More diverse ideas and images of possible futures emerge through a social dreaming process. The creation of a vision through open and enthusiastic sharing of images, of complementary extrapolation and the improvisor’s approach of “yes, and…” expanding and detailing, leads to something that is richly textured, vibrant and alive. When social dreaming works, the results surprise all the participants; like any form of research, the process of discovering must not merely be in the exposure of what was foreseen, but must be unexpected.

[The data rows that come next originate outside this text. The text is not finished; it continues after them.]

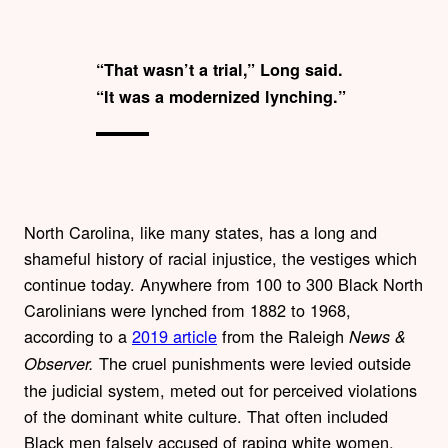
“That wasn’t a trial,” Long said.
“It was a modernized lynching.”
North Carolina, like many states, has a long and
shameful history of racial injustice, the vestiges which
continue today. Anywhere from 100 to 300 Black North
Carolinians were lynched from 1882 to 1968,
according to a
2019 article
from the Raleigh
News &
The cruel punishments were levied outside
Observer.
the judicial system, meted out for perceived violations
of the dominant white culture. That often included
Black men falsely accused of raping white women.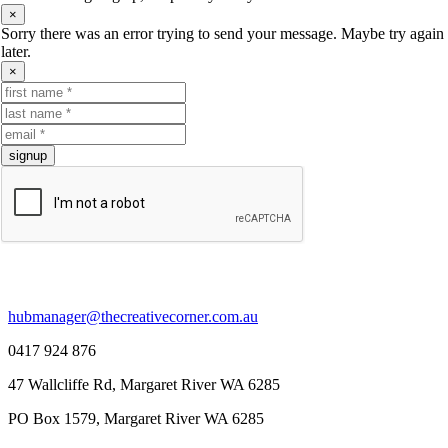
×
Sorry there was an error trying to send your message. Maybe try again
later.
×
signup
contact us.
hubmanager@thecreativecorner.com.au
0417 924 876
47 Wallcliffe Rd, Margaret River WA 6285
PO Box 1579, Margaret River WA 6285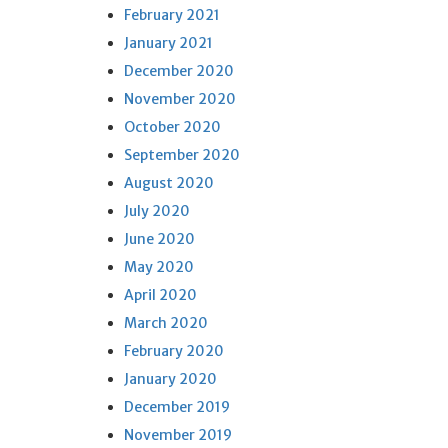
February 2021
January 2021
December 2020
November 2020
October 2020
September 2020
August 2020
July 2020
June 2020
May 2020
April 2020
March 2020
February 2020
January 2020
December 2019
November 2019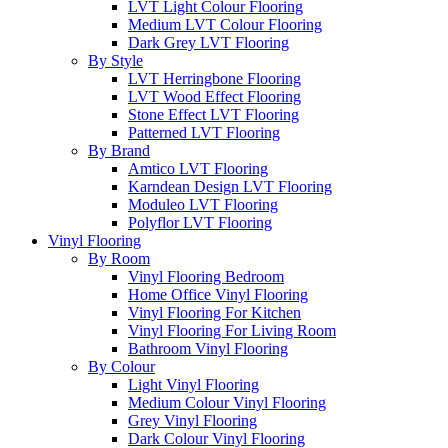
LVT Light Colour Flooring
Medium LVT Colour Flooring
Dark Grey LVT Flooring
By Style
LVT Herringbone Flooring
LVT Wood Effect Flooring
Stone Effect LVT Flooring
Patterned LVT Flooring
By Brand
Amtico LVT Flooring
Karndean Design LVT Flooring
Moduleo LVT Flooring
Polyflor LVT Flooring
Vinyl Flooring
By Room
Vinyl Flooring Bedroom
Home Office Vinyl Flooring
Vinyl Flooring For Kitchen
Vinyl Flooring For Living Room
Bathroom Vinyl Flooring
By Colour
Light Vinyl Flooring
Medium Colour Vinyl Flooring
Grey Vinyl Flooring
Dark Colour Vinyl Flooring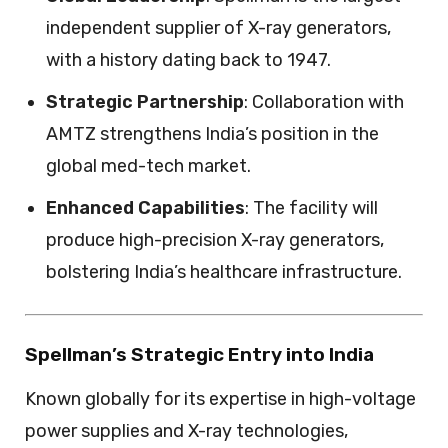
independent supplier of X-ray generators,
with a history dating back to 1947.
Strategic Partnership
: Collaboration with
AMTZ strengthens India’s position in the
global med-tech market.
Enhanced Capabilities
: The facility will
produce high-precision X-ray generators,
bolstering India’s healthcare infrastructure.
Spellman’s Strategic Entry into India
Known globally for its expertise in high-voltage
power supplies and X-ray technologies,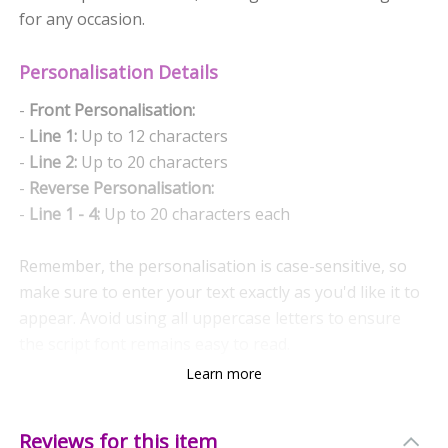
for any occasion.
Personalisation Details
-
Front Personalisation:
-
Line 1:
Up to 12 characters
-
Line 2:
Up to 20 characters
-
Reverse Personalisation:
-
Line 1 - 4:
Up to 20 characters each
Remember, the personalisation is case-sensitive, so
make sure to enter your text exactly as you'd like it to
appear. Avoid using all uppercase letters to ensure
the script font remains easy to read.
Learn more
Quality and Care
Crafted from durable ceramic, this mug is designed for
Reviews for this item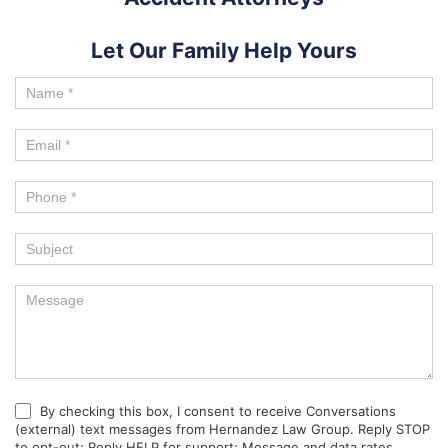
Let Our Family Help Yours
By checking this box, I consent to receive Conversations
(external) text messages from Hernandez Law Group. Reply STOP
to opt-out; Reply HELP for support; Message and data rates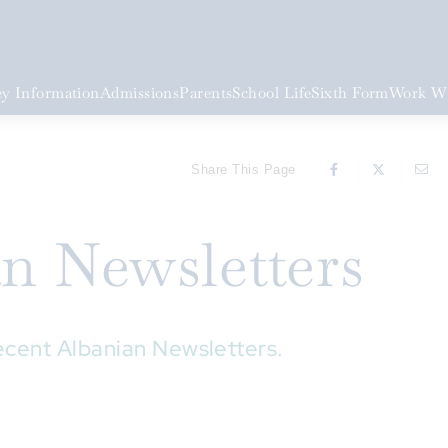
y Information
Admissions
Parents
School Life
Sixth Form
Work Wi
Share This Page
an Newsletters
ecent Albanian Newsletters.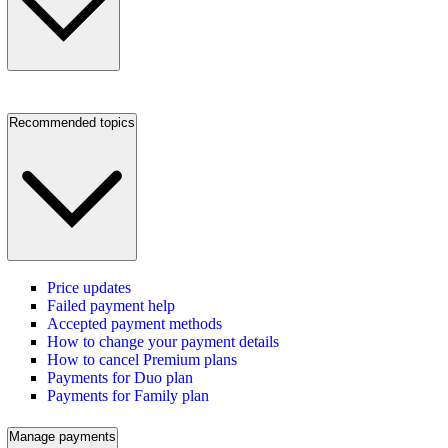
Recommended topics
Price updates
Failed payment help
Accepted payment methods
How to change your payment details
How to cancel Premium plans
Payments for Duo plan
Payments for Family plan
Manage payments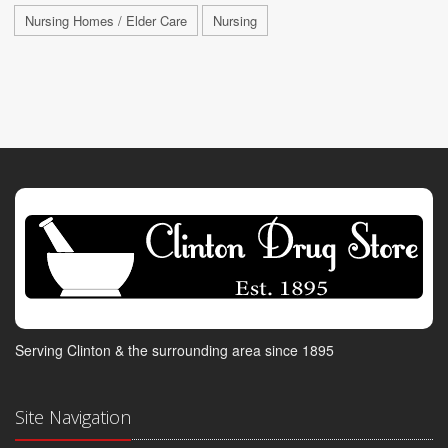
Nursing Homes / Elder Care
Nursing
Serving Clinton & the surrounding area since 1895
Site Navigation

The physical space of Turnton, as exhibited in a number of fragments in Romania, Malta, Austria and Latvia, is not a coherent complete representation of a perfect world. While certain elements are finely developed and detailed, and need to be in order to support the exploration of the visitors to the space, other aspects of the storyworld are left completely undecided. This Mut zur Lücke, the courage of the gap, is undertaken in order to allow the visitor to imagine their own details into this world. We do not rely upon the existence or non existence of the European Union in the Turnton storyworld, either is compatible with the staged space. Thus we cannot say whether the Euro still exits or not. And thus any mention of currencies in Turnton would be problematic. Thus we “un-ask” the question of currency. We do not mention it, leaving that aspect to de decided by each visitor for themselves, should they feel the need.
Our basic premise is that we can encourage futures thinking by helping people into the mindset through direct experience. We repeat that “I hear futures and I forget. I see futures and I remember. I do futures and I understand.”

This understanding helps us think about, and think out loud about, what kind of futures we want to live in, together. To move beyond the simplistic desires for more, to avoid the confusion of quantity with quality.

Sharing our insights and learning from that exchange is part of our research within Curiouser and Curiouser, cried Alice: Rebuilding Janus from Cassandra and Pollyanna (CCA), an art-based research project of Design Investigations (ID2) at the University of Applied Arts Vienna and Time’s Up, supported by the Programme for Arts-based Research (PEEK) on the part of the Austrian Science Fund (FWF): AR561.